The input »

──────────

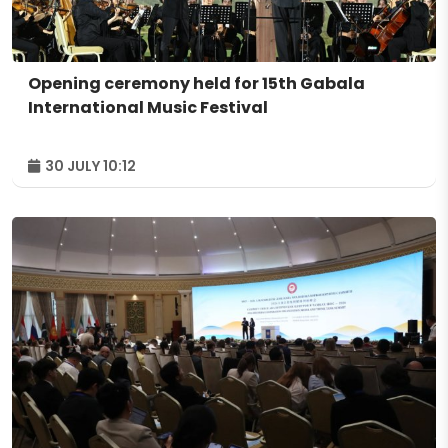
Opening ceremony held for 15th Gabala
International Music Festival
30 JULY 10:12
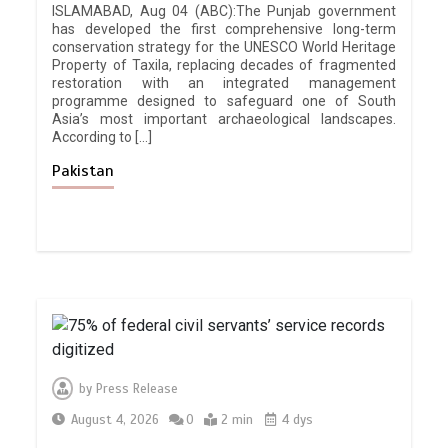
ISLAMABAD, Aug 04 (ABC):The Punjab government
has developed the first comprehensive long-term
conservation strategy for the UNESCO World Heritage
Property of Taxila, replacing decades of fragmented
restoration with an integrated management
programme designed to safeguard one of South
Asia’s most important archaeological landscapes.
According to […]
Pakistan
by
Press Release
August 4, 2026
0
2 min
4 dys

──────────

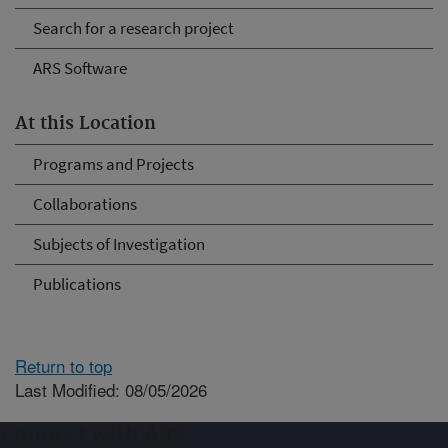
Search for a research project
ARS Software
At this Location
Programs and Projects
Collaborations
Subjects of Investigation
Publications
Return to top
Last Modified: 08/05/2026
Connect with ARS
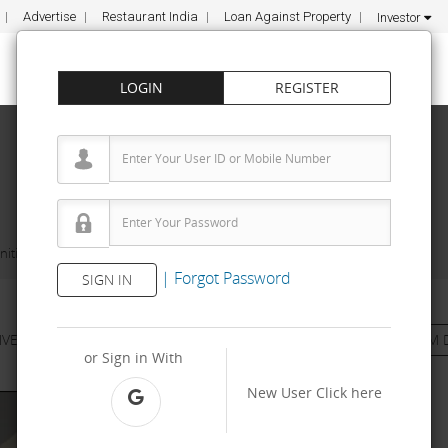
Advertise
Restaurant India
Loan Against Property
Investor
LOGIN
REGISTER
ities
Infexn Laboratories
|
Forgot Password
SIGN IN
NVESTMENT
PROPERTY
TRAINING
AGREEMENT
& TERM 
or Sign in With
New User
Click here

──────────

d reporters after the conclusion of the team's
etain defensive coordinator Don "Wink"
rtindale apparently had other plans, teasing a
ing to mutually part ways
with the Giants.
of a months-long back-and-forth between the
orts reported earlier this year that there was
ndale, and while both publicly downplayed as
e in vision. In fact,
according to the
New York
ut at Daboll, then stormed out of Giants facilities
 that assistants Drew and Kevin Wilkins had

──────────

How many lines of the material above contain the word "long"? Answer with the number only.

Solution to this problem » 2